一瞬の抱擁 Ⅷ
観客席に戻ったみのりに、遼太郎の母親は心配そうな視線を投げかけた。
「鼻血だけで、骨が折れてるわけじゃありません。かなり出血してましたけど、大丈夫だと思います。」
不安を払しょくするように、みのりは笑顔を作って頷いた。それを聞いて、遼太郎の母は胸をなでおろす。
「先生…、お洋服に血が付いてます。遼太郎が…?すみません。」
そう言われて、みのりは自分の体を見下ろすと、袖口に飛び散った血が付き、お腹のところ辺りに擦れて付いたような血があった。
「ああ、大丈夫です。この後は帰宅するだけですから。」
「それに、頬に土が付いてますよ。」
「え…!?」
さっき、遼太郎を抱き締めた時に付いてしまったのだと思い出し、みのりは顔が赤くなっていくのが分かった。
慌ててハンカチで拭おうとしたが、先ほど使ってしまって、そう言えば返してもらってない。
遼太郎の母親は、遼太郎と同じ優しい目でみのりを見つめ、指先でパラパラと頬の土を払ってくれた。
「あ、ありがとうございます…。」
みのりは恐縮して、恥ずかしそうに肩をすくめた。
残り時間は5分強、ロスタイムを入れても10分はない。同点で終わった場合は、くじ引きで勝敗が決まってしまう。もしそれで敗れてしまうようなことになれば、本当に悔いが残ってしまうだろう。
何としても、1トライでもいいから得点したいところだが、なかなかチャンスを生かすことができない。
「今度、遼ちゃんにボールが出せたら、アレで行ってみるか?」
二俣が遼太郎に話しかける。
「うん、スクラムの時やポイントにふっくんが絡んでる時は、ラインに来るのに時間がかかるから、その前にダブルクロスで時間を稼いでから…。2次か3次の攻撃で…。」
このダブルクロスというパスの仕方は、もう一度遼太郎にボールが戻ってくる。戻ってきたときに二俣がラインに参加できていたら、〝アレ〟をしようというものだ。
まだ二人が2年生の時、二俣はロックでレギュラー、遼太郎はセンターの控えだった。
〝アレ〟とは、その時に二人の間で密かに申し合わせていたサインプレーのことで、単純なクロスだったが、二俣にボールを渡せるということは大きな利点になる。
ハーフウェイラインを相手側に少し食い込んだところで、モールができ、そのモールが膠着して動かなくなったので、レフリー塩尻はスクラムを命じた。芳野のスクラムハーフが投げ入れるので、芳野側の有利だ。
二俣は遼太郎に目配せする。
今までモールの押し合いをし、再びスクラムを組むことになったフッカーの衛藤は、肩で大きな息をしていたが、二俣に肩を叩かれ頷いた。
「21!」
仲間へと、遼太郎が指示を出す。

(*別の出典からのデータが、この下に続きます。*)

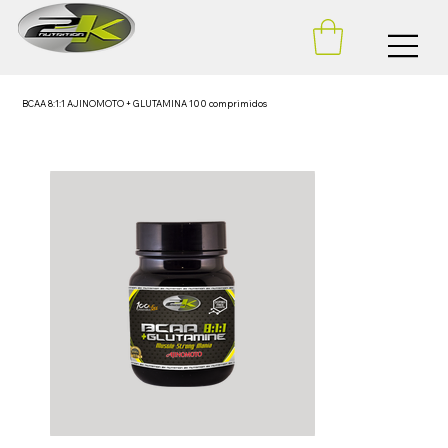
BCAA 8:1:1 AJINOMOTO + GLUTAMINA 100 comprimidos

絶対にこれで決めてやる!と言う気迫がこもっていた。
サインを読まれて、捕まってしまうことは考えなかった。相手よりも速く走り、速いパスを出せれば、絶対にうまくいくと思っていた。
――絶対に負けたりしない……!
さっき、みのりの言った言葉を、遼太郎は心の中で繰り返した。
スクラムが組まれ、押し合う中で衛藤の気迫でボールをかき、二俣の後方へとボールが出された。スクラムハーフがすぐに拾い上げ、遼太郎へとパスを出す。
遼太郎から12番へパス、12番と13番がクロスする際に手渡しするように短いパス、13番と遼太郎が再びクロスし、その時にまた短いパス。
何度も練習を重ねられたそれは、ディフェンスの間をすり抜け、ボールを大きく前進させた。
遼太郎は待ち構えていた相手のフルバックとの前で走るペースを変えて、フェイントをかけ引きつけておく。そこへ大きなストライドで追いついてきた二俣に、クロスでパスを出した。
そこには、もう相手方のディフェンスはおらず、二俣が独走しトライを決めた。
芳野の観客席から、安堵のような歓声が上がる。その後のゴールも決め、再び7点のリードとなった。その後、ノーサイドまでの数分を守りきり、芳野高校は3回戦を突破した。
みのりは、もう戦う目の時の遼太郎を怖いとは思わなくなった――。
〝死んでもいい〟と思えるまでの真剣勝負の時に、いつものように優しい目などはしてられない。
それにあれも、遼太郎の一部分。みのりはその一部分を含めて、遼太郎のすべてを受け入れたいと思った。